* _TASK INSTRUCTIONS_
Look through the entries that follow and return each line that has the string "linejoin".

◆ ◆ ◆ ◆ ◆

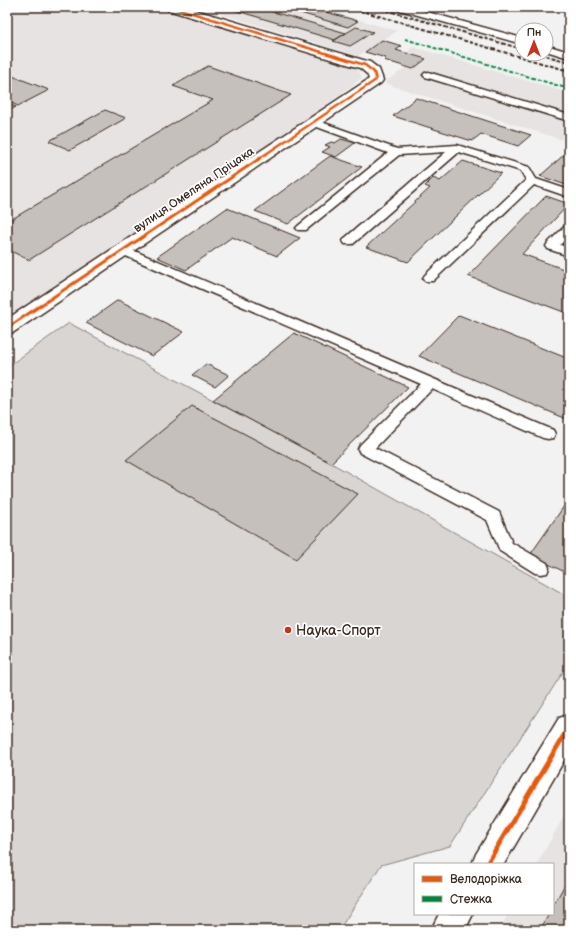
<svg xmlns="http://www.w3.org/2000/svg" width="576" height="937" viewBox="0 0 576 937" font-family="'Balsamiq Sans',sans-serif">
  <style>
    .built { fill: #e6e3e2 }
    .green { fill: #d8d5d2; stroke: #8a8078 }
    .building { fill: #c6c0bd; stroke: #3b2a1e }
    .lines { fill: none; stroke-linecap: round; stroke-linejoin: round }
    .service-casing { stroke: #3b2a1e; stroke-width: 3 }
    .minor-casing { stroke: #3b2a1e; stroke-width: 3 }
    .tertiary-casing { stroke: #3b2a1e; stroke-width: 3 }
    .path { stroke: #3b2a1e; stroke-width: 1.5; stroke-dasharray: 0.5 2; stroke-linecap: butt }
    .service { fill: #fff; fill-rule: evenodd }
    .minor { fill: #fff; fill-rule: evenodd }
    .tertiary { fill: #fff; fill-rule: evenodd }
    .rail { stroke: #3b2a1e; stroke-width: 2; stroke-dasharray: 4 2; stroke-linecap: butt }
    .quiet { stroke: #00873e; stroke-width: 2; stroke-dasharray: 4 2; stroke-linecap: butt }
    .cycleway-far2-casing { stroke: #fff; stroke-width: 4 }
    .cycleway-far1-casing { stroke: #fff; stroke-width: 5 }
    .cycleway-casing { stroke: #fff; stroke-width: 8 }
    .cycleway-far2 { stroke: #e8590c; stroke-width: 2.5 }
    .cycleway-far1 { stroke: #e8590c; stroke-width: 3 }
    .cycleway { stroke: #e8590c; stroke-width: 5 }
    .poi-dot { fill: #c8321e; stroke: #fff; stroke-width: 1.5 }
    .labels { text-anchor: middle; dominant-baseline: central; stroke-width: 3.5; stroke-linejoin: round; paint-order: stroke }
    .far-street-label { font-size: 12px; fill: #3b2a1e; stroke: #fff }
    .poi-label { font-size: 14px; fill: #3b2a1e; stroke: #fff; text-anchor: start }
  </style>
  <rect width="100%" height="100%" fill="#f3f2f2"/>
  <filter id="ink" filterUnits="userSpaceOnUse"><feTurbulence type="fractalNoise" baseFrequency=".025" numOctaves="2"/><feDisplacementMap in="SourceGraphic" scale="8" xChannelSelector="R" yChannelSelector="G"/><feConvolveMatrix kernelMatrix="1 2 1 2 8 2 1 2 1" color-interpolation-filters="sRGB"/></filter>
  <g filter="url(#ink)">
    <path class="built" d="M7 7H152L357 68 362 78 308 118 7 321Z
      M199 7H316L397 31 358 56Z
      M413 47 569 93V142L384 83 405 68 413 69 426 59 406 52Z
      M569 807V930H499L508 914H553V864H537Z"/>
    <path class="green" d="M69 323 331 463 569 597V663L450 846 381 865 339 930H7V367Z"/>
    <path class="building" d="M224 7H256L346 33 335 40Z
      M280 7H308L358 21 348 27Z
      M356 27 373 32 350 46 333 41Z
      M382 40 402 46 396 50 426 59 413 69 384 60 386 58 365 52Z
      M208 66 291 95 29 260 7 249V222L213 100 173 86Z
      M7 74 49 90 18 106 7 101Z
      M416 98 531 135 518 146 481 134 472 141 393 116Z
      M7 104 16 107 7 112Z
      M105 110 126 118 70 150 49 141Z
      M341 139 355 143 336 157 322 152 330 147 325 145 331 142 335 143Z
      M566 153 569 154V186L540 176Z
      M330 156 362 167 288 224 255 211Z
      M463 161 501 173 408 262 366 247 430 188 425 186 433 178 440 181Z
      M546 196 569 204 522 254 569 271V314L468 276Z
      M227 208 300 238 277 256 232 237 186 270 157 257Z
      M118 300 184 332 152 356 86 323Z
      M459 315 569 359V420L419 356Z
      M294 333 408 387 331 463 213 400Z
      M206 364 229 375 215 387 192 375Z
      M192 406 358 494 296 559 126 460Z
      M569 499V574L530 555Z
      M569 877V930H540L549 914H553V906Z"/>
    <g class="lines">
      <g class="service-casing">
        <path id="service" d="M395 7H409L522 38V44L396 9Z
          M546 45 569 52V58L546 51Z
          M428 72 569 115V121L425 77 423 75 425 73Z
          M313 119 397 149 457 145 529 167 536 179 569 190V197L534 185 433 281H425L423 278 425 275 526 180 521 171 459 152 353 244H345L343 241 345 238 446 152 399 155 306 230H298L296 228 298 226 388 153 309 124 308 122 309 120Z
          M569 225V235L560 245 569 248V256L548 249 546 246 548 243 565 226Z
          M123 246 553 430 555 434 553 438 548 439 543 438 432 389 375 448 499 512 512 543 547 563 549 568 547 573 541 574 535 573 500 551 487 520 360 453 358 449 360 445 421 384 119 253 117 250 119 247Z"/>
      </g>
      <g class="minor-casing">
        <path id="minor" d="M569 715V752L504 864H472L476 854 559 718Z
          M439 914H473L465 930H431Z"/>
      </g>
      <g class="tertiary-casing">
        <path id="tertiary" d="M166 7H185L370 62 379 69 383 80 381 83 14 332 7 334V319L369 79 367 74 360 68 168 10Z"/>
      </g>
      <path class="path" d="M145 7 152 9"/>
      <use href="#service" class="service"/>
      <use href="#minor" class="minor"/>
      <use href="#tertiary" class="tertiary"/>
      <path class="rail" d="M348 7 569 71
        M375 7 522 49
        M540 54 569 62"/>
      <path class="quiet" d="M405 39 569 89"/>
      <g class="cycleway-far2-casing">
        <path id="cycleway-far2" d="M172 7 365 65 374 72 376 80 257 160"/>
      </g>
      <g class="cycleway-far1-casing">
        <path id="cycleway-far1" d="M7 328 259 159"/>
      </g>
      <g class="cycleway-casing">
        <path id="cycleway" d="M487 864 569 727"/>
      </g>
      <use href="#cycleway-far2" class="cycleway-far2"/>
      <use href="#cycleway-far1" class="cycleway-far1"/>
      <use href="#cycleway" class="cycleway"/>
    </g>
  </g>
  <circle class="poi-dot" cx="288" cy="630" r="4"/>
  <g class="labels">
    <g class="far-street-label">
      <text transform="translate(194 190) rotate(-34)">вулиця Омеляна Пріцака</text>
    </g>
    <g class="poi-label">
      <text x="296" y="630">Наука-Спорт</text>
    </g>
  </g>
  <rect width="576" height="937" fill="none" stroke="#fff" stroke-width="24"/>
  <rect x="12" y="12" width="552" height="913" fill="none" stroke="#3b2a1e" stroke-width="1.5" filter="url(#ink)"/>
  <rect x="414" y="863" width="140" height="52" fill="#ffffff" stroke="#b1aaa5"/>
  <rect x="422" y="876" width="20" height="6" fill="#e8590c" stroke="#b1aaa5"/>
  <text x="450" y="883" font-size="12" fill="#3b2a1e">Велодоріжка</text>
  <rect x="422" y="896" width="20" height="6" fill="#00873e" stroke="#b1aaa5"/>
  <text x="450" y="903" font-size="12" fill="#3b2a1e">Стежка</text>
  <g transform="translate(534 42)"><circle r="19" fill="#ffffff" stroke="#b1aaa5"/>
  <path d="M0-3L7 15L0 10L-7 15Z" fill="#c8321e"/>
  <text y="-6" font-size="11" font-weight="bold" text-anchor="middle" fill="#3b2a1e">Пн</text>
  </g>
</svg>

◆ ◆ ◆ ◆ ◆

* _SOLVED EXERCISE_
    .lines { fill: none; stroke-linecap: round; stroke-linejoin: round }
    .labels { text-anchor: middle; dominant-baseline: central; stroke-width: 3.5; stroke-linejoin: round; paint-order: stroke }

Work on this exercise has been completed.